The purpose of the controller is to prepare the dataset you need to display, irrespective of what models are used to store that data.

The purpose of the view is to then display that data in the most appropriate way.

In other words, controller/view combinations are never 'under' a particular model. They use models, but are not under them in any hierarchical relationship. In fact, they are peers to whatever models they use.

I think the confusion comes from the scaffold generator example found in AWDR and other introductory texts, like:

ruby script/generate scaffold model controller

I know that this implied relationship between model and controller/views confused me for a bit. But there is no strict relationship, really. If there were, then it would be very difficult to do anything complicated with the MVC approach. And clearly, that is not the case.

Hope this helps.

-- John

Solution 4 - Ruby on-Rails

The best practice would be your first suggestion. Create a 'welcome' controller and call the records from whichever models you want. Have a root route point to that controller. Very clean and proper.
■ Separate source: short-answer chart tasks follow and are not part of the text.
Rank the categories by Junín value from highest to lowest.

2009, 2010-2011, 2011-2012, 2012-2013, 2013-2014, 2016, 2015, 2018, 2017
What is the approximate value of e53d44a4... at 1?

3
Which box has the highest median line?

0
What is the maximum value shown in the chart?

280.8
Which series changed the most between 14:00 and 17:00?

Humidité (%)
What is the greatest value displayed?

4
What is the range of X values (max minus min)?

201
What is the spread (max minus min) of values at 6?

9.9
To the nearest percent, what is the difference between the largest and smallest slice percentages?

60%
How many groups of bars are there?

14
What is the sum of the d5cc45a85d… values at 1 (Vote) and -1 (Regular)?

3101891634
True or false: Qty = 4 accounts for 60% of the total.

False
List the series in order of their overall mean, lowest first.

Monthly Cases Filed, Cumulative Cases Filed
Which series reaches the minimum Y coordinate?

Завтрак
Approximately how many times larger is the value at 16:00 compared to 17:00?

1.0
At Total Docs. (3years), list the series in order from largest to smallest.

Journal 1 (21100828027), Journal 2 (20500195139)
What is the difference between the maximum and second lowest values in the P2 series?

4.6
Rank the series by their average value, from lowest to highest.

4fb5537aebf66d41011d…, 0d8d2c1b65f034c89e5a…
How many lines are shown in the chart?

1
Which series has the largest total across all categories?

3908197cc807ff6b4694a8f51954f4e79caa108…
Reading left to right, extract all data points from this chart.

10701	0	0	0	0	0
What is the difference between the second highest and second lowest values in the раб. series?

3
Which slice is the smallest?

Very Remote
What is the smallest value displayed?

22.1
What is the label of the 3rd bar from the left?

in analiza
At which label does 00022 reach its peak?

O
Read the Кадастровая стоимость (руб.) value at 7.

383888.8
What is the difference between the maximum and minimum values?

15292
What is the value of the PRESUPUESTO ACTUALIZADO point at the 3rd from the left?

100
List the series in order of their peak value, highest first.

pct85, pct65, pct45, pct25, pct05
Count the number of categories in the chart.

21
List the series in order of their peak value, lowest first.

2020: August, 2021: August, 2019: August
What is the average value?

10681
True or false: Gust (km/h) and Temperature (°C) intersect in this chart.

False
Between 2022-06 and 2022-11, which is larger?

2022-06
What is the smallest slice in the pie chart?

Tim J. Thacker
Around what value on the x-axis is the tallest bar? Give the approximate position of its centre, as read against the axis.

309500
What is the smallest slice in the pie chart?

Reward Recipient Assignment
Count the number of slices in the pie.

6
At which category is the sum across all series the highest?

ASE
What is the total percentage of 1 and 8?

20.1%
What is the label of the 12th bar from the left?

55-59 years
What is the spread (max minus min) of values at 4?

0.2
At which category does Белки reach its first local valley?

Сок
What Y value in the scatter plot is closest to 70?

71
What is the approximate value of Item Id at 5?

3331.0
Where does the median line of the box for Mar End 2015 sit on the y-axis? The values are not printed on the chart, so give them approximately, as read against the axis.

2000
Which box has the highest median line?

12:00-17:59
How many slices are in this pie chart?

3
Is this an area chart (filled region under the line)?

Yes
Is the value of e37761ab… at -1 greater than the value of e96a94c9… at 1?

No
Solution 5 - Ruby on-Rails

Please note that in Rails3, correct way to handle this is to add following line to the end of the routes.rb file:

root :to => "welcome#index"

and delete public/index.html.erb.

Please also note that welcome#index corresponds to index action in a WelcomeController and the code from The Wicked Flea's answer would look like:

class WelcomeController < ApplicationController
  def index
    @posts = Posts.find(:all, :limit => 10, :order => 'date_posted', :include => :user)
  end
end

Solution 6 - Ruby on-Rails

This answer is as of Rails 3.2.1.

First set up a Controller for pages, named for example static:

$ rails generate controller static

In file app/controllers/static_controller.rb:

class StaticController < ApplicationController
    def index		
    end
end

Create the new View file app/views/index.html.erb

And finally configure your config/routes.rb:

MyApp::Application.routes.draw do
   match 'home', :to => "static#index"
   root :to => "static#index"
end

This will make both /home and / go to whatever you put in the View file you just created.

Solution 7 - Ruby on-Rails

Create a new controller named as appropriately as you can. SummaryController? StartController? DailyFrontPageController? You'll have an idea.

Not only that, I'd seriously consider creating a new Model, not ActiveRecord-based, that collects the information from your Author and Post models (or whatever their real names are) for presentation in your view. The alternative is to assemble the data in the controller, which will almost certainly be messy - it was every time I tried it, and I tried it a lot. A separate model seems to end up a lot tidier.

If the processing is relatively straightforward, why not try building the data in the controller first, then wrap the output in a Struct, then replace the Struct with a real class and move the construction there, refactoring all the way. It shouldn't add too much to the total time (most of the code can be reused) and you'll get a good idea of what works best for you.